[Opening DATA EXCERPT section]

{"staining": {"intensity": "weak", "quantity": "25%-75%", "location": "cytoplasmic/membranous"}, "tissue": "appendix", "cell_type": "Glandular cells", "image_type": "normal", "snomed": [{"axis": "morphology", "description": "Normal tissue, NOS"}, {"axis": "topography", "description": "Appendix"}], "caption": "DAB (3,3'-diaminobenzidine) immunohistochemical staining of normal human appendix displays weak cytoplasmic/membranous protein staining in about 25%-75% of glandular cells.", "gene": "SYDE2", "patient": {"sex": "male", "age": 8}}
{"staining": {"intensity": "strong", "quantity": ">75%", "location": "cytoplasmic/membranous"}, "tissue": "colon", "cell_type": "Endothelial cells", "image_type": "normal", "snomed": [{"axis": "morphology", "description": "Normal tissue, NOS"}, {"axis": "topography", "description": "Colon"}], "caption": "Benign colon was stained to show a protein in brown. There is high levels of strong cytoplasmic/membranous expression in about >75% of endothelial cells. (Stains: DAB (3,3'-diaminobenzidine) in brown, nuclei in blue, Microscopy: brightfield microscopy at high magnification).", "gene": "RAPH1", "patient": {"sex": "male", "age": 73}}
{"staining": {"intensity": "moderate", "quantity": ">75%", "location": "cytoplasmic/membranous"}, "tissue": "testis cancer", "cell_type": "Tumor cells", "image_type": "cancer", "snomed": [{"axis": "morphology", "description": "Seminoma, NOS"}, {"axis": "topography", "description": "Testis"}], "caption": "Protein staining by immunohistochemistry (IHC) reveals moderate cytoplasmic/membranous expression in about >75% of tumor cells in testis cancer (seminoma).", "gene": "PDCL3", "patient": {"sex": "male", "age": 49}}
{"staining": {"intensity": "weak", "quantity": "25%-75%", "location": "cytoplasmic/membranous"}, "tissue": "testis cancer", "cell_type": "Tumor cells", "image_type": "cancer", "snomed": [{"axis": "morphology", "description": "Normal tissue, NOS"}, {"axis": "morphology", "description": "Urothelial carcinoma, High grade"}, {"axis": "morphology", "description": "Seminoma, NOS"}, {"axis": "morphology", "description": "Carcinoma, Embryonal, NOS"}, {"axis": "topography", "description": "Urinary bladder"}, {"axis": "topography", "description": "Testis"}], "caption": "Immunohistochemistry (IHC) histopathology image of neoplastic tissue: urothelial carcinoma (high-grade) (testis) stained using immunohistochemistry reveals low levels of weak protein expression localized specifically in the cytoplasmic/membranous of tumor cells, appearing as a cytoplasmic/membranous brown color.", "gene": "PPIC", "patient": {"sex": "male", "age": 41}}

[Closing DATA EXCERPT section]

* **WHAT THE TASK ASKS**: Each line from the one containing "staining by immunohistochemistry" down to the last line of the material above is to be transcribed exactly, with nothing else included.

* **ANSWER**:
{"staining": {"intensity": "moderate", "quantity": ">75%", "location": "cytoplasmic/membranous"}, "tissue": "testis cancer", "cell_type": "Tumor cells", "image_type": "cancer", "snomed": [{"axis": "morphology", "description": "Seminoma, NOS"}, {"axis": "topography", "description": "Testis"}], "caption": "Protein staining by immunohistochemistry (IHC) reveals moderate cytoplasmic/membranous expression in about >75% of tumor cells in testis cancer (seminoma).", "gene": "PDCL3", "patient": {"sex": "male", "age": 49}}
{"staining": {"intensity": "weak", "quantity": "25%-75%", "location": "cytoplasmic/membranous"}, "tissue": "testis cancer", "cell_type": "Tumor cells", "image_type": "cancer", "snomed": [{"axis": "morphology", "description": "Normal tissue, NOS"}, {"axis": "morphology", "description": "Urothelial carcinoma, High grade"}, {"axis": "morphology", "description": "Seminoma, NOS"}, {"axis": "morphology", "description": "Carcinoma, Embryonal, NOS"}, {"axis": "topography", "description": "Urinary bladder"}, {"axis": "topography", "description": "Testis"}], "caption": "Immunohistochemistry (IHC) histopathology image of neoplastic tissue: urothelial carcinoma (high-grade) (testis) stained using immunohistochemistry reveals low levels of weak protein expression localized specifically in the cytoplasmic/membranous of tumor cells, appearing as a cytoplasmic/membranous brown color.", "gene": "PPIC", "patient": {"sex": "male", "age": 41}}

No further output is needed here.